The SF Bay Area chapter of the ACM's Computer and Human Interfaces group (BayCHI) invited me to give a talk tomorrow night in Palo Alto, CA. The topic will be: "The Back of the Napkin: How to solve complex problems with simple pictures."
If you're interested in seeing one of my napkin-sketching presentations and you're in the bay area, please join me at 7:30pm, Tuesday, July 14 (a date that will figure prominently later in this post*) at PARC's George E. Pake Auditorium, 3333 Coyote Hill Road, Palo Alto, CA. (map here)
From a technical perspective, this show will be different than usual. Normally I present from my tablet PC, drawing directly on the screen and projecting the pictures live. This time I'm going to try someting else.
Several months ago, I got a call from the creators of a digital pen system called PaperShow. I was dubious about the need for yet another clunky digital product to solve the "problem" of pen and paper, so I gave them a polite 'No'. (What that problem is will be a much longer discussion another time.) But after their fourth equally polite call I relented and agreed to meet product manager Giulia Carla Giovanelli and VP Bob Toth for a demo.
I'm glad I did. Not necessarily because their digital pen is wonderful (that's what you and I will be testing tomorrow night in my talk; nothing like a technical trial-by-fire in front of a couple hundred people, right?) but because I learned about the history of Canson, the world's oldest art paper-maker. As a one-time art student and an all-time sketcher, I knew that Canson was French and made wonderful paper and artist's materials, but what I didn't know was the derivation of the Canson logo.

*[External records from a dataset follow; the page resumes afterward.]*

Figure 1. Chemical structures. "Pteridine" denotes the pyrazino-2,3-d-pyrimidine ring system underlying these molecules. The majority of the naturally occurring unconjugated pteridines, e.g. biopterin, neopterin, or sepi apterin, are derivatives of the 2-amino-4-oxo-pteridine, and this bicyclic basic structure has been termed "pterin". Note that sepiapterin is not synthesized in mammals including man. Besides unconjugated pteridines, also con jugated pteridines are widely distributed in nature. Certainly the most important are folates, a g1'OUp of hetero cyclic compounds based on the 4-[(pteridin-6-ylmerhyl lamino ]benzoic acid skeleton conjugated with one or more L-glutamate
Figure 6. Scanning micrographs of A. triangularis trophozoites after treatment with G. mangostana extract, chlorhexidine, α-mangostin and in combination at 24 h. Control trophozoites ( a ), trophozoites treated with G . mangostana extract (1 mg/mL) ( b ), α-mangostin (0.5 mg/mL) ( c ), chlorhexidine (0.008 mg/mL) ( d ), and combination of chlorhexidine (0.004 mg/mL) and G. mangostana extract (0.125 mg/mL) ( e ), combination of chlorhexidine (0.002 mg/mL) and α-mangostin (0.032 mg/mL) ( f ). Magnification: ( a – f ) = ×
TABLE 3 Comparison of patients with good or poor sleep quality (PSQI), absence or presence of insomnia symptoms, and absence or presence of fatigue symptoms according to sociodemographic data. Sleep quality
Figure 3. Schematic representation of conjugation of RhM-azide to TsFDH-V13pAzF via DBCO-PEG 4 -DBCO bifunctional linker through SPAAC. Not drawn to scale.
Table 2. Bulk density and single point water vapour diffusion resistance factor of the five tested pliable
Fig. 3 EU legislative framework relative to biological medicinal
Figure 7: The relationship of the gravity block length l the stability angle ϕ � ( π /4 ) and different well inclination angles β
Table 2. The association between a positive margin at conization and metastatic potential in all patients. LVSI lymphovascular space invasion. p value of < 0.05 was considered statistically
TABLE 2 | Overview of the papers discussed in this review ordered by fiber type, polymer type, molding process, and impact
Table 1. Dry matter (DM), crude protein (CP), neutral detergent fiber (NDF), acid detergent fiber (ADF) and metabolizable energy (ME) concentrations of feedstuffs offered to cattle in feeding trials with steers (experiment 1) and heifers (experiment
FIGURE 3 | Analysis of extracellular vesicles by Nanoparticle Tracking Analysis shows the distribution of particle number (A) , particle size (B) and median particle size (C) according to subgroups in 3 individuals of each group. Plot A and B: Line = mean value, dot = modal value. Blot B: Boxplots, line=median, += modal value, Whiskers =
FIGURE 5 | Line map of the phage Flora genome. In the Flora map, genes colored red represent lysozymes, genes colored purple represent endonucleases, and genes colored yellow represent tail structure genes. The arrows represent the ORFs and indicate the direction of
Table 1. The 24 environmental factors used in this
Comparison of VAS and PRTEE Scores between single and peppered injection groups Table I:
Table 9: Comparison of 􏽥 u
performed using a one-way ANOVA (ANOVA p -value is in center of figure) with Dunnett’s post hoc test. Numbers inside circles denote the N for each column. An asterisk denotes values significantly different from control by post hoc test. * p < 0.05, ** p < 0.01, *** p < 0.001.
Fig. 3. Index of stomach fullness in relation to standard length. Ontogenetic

It turns out to be a balloon.
Canson was founded in 1557 by the Canson and Montgolfier families in Annonay, France. Anyone who knows art knows Canson, and anyone who knows flying knows Montgolfier, but what I never knew was the connection. The short story is that the two families founded the paper mill together, made lots of money and had big families, and sponsored lots of local and scientific events.
Among those events was providing the paper that two sons of the Montgolfier familiy needed to test this crazy idea they had about building a big bag that they could fill with hot air and make fly! (Clearly wackos; they even drew out their plans!)
When the Mongolfier balloon flew on November 21, 1783 carrying Pilâtre de Rozier and Marquis d'Arlandes it was the first time humans ever flew. After a 25 minute flight, they landed successfully and toasted their flight with a bottle of Champagne.
I'm happy and honored that the company that provided the materials for humanity's first flight would ask me to demo their latest project.
I hope to see you tomorrow night, and let's see how well PaperShow flies.
* July 14 is Bastille Day, the French national holiday. How appropriate, n'est-ce pas?